Lets say having one and knowing how to use it can make you mucho money. One of the things I added to my wholesaling in the early years was buying and selling notes and a decent calculator was a prime tool. And then I discovered by mistake it helped convince some sellers to sell to me.
The seller was a bear and unreasonable as could be and I wanted a little time to think and I felt the calculator in my pocket and took it out and used it to kill some time and think, I finally cleared it and entered the price I was willing to pay, and then said to the seller, I’ve played with the numbers and the most I can pay is x dollars, and even at that price I could lose Money if something shows up I didn’t allow for, and this is how I make my living and I can’t do that if I don’t make any money, or even worse lose money. May I suggest that you do what I was going to do and squeeze out as much money as possible for yourself. There was a long silence and then, OK I’ll take your price, I didn’t say anything and just kept looking at my calculator and then he said I’ll tell you what I;ll knock off another $2,000 do we have a deal?
The first one I used is a Texas Instrument from years ago. From what I know, they all work the same, and a check in the Staples website would give you a selection of such calculators.
If you know the concept of present value, future value, it takes less than 30 minutes to figure out the calculator mechanics. To be fair, I took courses in engineering school, and finance school where they taught the concepts.

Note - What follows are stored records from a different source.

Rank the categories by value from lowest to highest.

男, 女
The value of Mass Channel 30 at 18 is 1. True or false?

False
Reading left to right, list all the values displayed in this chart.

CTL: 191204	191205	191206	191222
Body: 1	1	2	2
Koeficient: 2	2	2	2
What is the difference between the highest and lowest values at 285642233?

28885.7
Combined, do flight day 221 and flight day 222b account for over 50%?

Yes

In engineering school, before financial calculators, we use a book of tables.
The variables are Present value, Future value, Number of Periods, Interest Rate, the general idea is if you know three of the variables, you can figure the fourth. The trick is entering the known variables and press the button for the fourth.

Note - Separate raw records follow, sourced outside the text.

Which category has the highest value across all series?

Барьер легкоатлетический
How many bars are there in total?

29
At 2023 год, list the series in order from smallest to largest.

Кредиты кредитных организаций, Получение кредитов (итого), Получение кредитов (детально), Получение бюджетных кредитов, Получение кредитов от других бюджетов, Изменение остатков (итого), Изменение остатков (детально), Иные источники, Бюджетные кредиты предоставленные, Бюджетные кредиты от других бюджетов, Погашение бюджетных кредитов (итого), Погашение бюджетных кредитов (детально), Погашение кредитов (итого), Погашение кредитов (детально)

Don’t know about smartphones, but you can use an Excel spreadsheet to do these calculations.
I’m a retired RE investor, and I have never used a financial calculator to do a real estate deal. The whole idea is buy low, sell high, and financial calculators don’t help me there.
Funny someone mentioned an abacus. I had to do financial rate of returns monthly using a TI financial calculator in my earlier career. They used to cost $400 each when they first came out, and one month it was unavailable, the Corporate Treasurer was out of town with it. I finished the monthly report without it. He asked how I did it, and did I borrow a book of tables? I shocked him when I pulled out a slide rule from my desk drawer, and said that’s what I used.
He didn’t believe me, and I actually had to show him how it’s done by slide rule.
The Texas Instrument BA II or BA II Plus is what I would recommend…I’ve used them over the years so much that I wore the numbers off the keys…and made fortunes doing so!
I currently have a new BA II Plus and that is what I recommend to my students who I mentor in creating (or buying) notes, mortgages, cash flows, and either keeping for wealth or reselling for profits…as well as calculating the restructuring of debt instruments.
There are a couple of great resources to learn how to use the calculator…the one I learned from is ‘Invest in Debt’ by Jimmy Napier…great book and well worth the investment…also, if you get some of the books by Lonnie Scruggs (R.I.P), he gave many examples of gigantic yields using mobile homes.
With all of the competition in the real estate investment areas, and although I have flipped hundreds of homes over the years, my preference is still investing in debt instruments for creating wealth and profits. One would want to use this calculator (or a comparable competitor) to figure out terms, pricing, yields, profits, and the like.